Fatih Hoca bu durumu değiştirmek için sahaya Sinan'ı sürdü. Sanırım şut becerisini nedeniyle Yasin'in yerine onu tercih etti ancak Sinan sahada kaldığı süre boyunca hiç bir olumlu katkıda bulunamadı. Alışılageldiği üzere bir yan toptan kalesinde 2. golü Fatih Terim bence panikle Selçuk'u çıkarıp Yasin'i sahaya sürdü. Bu dakikadan sonra G.Saray tamamen tesadüfi toplara bel bağlamış oldu çünkü orta saha ve kanatlar tamamen etkisizleşti, takım oyun kuramaz topu ileriye taşımaz oldu. Eski günlerini özlemle aradığımız Muslera ve savunma sürekli uzun toplarla şanslarını denediler.
Biliyoru ki G.Saray her maç duran toptan ya da bir yan toptan mutlaka gol yiyor. Buna hepimiz alıştık. Peki duran toplardan bir tehlike yaratabiliyor mu? Sezon başında Belhanda'nın kullandığı duran toplardan bir kaç kez gole ulaşılmıştı. Ancak Selçuk takıma girdiğinden beri tüm kornerleri ve duran topları o kullanıyor. Pazar günü de ondan fazla korner kullandı. Tamamı aynı bir önceki Antalyaspor maçında olduğu gibi tehlike dahi yaratmadan rakibe gitti. Futbol tarihinde duran topları bu kadar verimsiz kullanan, karşılığında da her maçta duran toptan kalesinde bir gol gören takım başka yoktur sanıyorum. Savunmaya çare bulunamayacağını kabul ettiğim için en azından hücum performansı artırılabilir diye düşünüyorum. Umarım Fatih Hoca ve ekibi Selçuk yerine başka isimleri de denemeye başlar.
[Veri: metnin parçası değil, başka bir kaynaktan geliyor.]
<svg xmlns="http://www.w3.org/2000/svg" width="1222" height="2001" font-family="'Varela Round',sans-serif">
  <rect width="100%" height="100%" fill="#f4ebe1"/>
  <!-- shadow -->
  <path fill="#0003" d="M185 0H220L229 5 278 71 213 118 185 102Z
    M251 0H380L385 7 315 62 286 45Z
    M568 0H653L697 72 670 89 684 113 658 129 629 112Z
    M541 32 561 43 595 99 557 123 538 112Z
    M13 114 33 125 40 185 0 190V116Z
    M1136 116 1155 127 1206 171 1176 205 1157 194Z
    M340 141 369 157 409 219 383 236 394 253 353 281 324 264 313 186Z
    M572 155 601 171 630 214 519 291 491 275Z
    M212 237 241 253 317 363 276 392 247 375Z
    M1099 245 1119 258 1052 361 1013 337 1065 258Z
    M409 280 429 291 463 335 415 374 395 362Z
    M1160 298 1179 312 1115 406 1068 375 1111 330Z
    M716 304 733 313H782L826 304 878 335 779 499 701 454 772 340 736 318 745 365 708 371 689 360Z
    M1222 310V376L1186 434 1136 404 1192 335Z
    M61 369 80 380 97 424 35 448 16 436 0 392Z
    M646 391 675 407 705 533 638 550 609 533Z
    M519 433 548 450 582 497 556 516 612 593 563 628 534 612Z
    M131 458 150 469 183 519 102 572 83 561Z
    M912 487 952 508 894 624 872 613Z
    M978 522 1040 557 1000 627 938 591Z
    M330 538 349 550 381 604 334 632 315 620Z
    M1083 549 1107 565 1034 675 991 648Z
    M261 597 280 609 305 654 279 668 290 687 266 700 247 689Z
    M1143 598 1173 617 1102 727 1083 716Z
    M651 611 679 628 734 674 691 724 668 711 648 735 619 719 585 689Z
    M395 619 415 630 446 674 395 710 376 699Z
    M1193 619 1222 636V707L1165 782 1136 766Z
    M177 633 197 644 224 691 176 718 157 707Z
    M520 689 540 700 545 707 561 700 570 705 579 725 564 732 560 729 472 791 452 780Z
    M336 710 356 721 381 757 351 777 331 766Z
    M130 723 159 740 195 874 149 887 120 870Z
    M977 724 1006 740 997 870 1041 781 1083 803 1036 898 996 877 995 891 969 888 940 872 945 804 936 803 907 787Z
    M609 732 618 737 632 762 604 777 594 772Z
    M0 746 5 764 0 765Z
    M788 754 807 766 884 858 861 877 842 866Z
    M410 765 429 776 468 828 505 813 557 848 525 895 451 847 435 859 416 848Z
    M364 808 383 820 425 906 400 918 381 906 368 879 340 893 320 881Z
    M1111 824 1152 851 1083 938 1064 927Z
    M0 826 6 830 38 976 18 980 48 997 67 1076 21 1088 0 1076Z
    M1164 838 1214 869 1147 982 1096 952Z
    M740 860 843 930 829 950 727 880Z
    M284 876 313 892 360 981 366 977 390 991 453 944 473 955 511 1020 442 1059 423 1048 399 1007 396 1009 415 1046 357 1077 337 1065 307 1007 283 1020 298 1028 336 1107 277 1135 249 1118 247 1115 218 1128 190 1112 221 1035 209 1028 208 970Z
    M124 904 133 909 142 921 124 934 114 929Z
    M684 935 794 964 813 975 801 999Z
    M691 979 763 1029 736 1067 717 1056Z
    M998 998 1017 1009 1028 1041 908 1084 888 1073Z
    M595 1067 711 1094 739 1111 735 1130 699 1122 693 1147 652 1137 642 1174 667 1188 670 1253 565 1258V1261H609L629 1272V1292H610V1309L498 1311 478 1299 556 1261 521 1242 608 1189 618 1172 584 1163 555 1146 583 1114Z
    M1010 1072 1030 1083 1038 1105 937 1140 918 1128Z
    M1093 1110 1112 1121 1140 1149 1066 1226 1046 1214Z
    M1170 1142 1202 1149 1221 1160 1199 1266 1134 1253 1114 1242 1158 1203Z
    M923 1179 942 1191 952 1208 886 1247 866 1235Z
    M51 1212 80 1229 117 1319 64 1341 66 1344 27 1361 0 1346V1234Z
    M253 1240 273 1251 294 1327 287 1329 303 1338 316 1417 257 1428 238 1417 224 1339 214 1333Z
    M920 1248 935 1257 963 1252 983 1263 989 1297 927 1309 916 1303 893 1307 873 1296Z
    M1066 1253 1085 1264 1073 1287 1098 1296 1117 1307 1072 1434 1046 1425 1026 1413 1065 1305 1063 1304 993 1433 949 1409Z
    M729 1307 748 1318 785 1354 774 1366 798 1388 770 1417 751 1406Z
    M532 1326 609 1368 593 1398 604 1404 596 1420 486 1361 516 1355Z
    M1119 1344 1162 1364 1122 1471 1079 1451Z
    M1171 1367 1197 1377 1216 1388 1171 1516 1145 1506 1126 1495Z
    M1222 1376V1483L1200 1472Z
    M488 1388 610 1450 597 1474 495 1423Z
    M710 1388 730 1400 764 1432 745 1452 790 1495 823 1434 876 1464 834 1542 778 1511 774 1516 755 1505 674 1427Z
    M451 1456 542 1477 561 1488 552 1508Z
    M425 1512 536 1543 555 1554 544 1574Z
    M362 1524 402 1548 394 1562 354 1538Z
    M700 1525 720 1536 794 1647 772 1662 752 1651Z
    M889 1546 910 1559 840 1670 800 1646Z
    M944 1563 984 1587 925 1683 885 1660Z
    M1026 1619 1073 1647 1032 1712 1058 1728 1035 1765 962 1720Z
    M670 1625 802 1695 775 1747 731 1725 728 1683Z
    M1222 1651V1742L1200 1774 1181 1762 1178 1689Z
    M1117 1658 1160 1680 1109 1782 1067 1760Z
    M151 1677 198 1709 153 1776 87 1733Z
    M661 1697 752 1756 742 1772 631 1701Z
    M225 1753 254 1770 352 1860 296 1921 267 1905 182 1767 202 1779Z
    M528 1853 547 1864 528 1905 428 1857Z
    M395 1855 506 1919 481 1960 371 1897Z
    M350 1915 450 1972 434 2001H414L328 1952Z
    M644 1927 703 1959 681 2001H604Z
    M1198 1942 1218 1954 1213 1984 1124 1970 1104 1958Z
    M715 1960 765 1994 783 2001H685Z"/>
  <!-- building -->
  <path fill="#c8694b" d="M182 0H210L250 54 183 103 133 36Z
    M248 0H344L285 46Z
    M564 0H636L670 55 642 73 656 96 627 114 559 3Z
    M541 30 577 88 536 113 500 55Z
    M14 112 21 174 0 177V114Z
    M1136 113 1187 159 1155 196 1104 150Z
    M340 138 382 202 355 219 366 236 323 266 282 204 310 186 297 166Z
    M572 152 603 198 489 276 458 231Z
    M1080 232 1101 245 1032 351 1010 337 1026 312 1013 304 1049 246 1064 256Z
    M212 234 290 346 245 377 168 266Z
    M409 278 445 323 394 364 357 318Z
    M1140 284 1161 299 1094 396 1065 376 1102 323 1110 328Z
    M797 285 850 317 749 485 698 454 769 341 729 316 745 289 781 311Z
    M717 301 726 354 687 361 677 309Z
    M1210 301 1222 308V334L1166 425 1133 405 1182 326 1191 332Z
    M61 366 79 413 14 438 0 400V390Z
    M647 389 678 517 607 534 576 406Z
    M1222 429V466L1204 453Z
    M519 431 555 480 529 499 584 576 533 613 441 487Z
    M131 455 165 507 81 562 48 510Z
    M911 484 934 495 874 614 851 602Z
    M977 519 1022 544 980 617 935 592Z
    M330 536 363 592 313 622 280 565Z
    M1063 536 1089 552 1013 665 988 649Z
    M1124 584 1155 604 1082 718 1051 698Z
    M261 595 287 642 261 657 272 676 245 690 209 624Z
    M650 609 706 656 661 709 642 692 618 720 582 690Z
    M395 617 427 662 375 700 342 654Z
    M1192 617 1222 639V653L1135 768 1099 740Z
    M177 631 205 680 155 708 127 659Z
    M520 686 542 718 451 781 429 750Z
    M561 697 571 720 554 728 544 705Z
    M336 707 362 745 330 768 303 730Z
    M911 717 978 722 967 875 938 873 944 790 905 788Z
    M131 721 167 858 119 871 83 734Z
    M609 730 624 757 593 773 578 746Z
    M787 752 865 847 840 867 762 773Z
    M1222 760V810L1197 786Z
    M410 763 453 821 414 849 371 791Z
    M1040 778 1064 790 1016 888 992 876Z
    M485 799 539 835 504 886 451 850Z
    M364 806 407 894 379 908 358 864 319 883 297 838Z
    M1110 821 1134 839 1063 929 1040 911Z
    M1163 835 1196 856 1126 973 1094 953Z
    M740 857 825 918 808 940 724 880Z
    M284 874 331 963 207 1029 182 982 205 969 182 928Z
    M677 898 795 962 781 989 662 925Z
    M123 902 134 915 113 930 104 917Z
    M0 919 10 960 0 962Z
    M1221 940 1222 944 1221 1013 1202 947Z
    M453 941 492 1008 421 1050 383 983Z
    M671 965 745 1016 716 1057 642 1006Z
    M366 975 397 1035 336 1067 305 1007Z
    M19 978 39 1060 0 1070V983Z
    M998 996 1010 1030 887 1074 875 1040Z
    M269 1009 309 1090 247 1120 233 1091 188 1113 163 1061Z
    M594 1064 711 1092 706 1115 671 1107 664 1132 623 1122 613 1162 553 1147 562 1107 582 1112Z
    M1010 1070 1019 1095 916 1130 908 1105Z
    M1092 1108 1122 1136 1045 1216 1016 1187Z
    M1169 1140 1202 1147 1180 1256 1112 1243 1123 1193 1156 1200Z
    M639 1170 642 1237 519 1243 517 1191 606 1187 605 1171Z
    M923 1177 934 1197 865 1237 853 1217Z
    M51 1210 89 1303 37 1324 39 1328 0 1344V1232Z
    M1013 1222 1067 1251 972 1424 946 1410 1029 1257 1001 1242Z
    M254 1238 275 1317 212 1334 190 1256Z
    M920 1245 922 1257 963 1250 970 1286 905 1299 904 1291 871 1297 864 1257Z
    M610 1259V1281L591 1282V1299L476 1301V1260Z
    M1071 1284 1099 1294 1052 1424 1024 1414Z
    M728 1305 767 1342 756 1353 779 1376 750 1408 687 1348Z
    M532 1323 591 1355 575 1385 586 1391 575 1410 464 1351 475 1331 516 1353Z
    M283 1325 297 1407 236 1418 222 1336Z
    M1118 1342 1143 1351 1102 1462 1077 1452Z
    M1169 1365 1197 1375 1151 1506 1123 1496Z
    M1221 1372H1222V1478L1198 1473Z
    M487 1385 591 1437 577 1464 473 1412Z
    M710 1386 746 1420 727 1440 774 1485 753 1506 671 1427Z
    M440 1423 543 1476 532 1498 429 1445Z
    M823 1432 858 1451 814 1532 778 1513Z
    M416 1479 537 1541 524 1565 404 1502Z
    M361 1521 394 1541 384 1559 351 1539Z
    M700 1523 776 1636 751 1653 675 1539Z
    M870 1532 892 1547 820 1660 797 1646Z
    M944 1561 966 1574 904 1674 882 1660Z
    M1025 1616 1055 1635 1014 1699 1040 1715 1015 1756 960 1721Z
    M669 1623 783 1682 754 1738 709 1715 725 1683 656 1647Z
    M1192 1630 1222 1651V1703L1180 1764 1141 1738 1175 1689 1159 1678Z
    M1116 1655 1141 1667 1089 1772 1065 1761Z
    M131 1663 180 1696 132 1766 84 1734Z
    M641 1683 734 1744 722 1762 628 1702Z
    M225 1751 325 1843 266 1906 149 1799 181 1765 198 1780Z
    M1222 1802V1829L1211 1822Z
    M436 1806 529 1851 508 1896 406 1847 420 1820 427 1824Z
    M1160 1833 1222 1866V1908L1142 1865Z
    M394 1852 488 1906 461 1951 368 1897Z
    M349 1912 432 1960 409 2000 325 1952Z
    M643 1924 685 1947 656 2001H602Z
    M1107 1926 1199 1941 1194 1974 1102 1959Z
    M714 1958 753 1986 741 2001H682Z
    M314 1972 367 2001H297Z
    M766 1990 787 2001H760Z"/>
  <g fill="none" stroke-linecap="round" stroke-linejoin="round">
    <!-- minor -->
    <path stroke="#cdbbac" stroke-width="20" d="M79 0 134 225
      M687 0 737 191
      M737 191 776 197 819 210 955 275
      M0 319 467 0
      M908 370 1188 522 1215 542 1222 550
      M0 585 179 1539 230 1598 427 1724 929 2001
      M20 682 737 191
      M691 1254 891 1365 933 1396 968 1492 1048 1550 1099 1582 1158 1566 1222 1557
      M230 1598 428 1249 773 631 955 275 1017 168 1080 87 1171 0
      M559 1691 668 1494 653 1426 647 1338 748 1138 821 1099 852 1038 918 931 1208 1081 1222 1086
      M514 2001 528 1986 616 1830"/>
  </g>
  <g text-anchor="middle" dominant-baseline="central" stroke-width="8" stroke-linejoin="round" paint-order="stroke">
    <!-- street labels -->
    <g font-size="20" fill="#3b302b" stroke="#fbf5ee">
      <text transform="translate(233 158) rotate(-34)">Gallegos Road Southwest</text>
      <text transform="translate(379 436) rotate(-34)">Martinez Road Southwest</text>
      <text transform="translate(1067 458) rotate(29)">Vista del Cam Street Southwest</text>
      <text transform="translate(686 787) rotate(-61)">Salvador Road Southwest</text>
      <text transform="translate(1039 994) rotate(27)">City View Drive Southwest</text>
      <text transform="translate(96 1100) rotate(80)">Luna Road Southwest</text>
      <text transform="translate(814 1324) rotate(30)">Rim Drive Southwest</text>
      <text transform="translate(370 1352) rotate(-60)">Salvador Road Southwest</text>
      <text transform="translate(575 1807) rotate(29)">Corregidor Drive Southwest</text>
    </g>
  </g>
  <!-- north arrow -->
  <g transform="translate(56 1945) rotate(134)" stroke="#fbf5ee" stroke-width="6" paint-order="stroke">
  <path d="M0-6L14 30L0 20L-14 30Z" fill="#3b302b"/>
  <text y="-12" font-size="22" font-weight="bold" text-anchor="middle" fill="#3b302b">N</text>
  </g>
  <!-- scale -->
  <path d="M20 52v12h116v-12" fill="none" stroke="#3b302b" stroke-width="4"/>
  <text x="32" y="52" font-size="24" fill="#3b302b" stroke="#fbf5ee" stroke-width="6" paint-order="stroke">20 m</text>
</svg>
Bu karşılaşmada tekrar gördükki G.Saray'ın kadrosu çok dar. İki tane kaliteli isim kadroda olmayınca, bir de bunlara sahada yer alıp kalitelerinin altında performas gösteren iki isim daha eklenince takım tamamen sıradanlaşıyor. Bu yüzden her isimden maksimum verim almak gerekiyor, Galatasaray forması giyen oyuncuların biraz daha savaşan, mağlubiyeti kabul etmeyen bir yapıda olması gerekiyor. Futbol zekaları yüksek olan Mariano, Belhanda, Feghouli, Gomis, Fernando gibi isimlerin her maç sahada olması ve katkı vermesi gerekiyor. Yoksa G.Saray Mayıs'ı görmeden yarışa havlu atması sürpriz olmayacak. Üst üste kaybedilen Sivas ve Kasımpaşa mücadeleleri hepimize, "fikstür avantajı" söyleminin tamamen kağıt üzerinde olduğunu, maçların sahada kazanıldığı gerçeğini bir kez daha gösterdi.
Özellikle Kasımpaşa mağlubiyeti hesaplara ciddi bir darbe vurdu. G.Saray görece kolay fikstüründe ciddi hasar aldı. Şampiyonluk potasında kalabilmek için bu sürpriz puan kayıplarına bir dur demesi gerekiyor.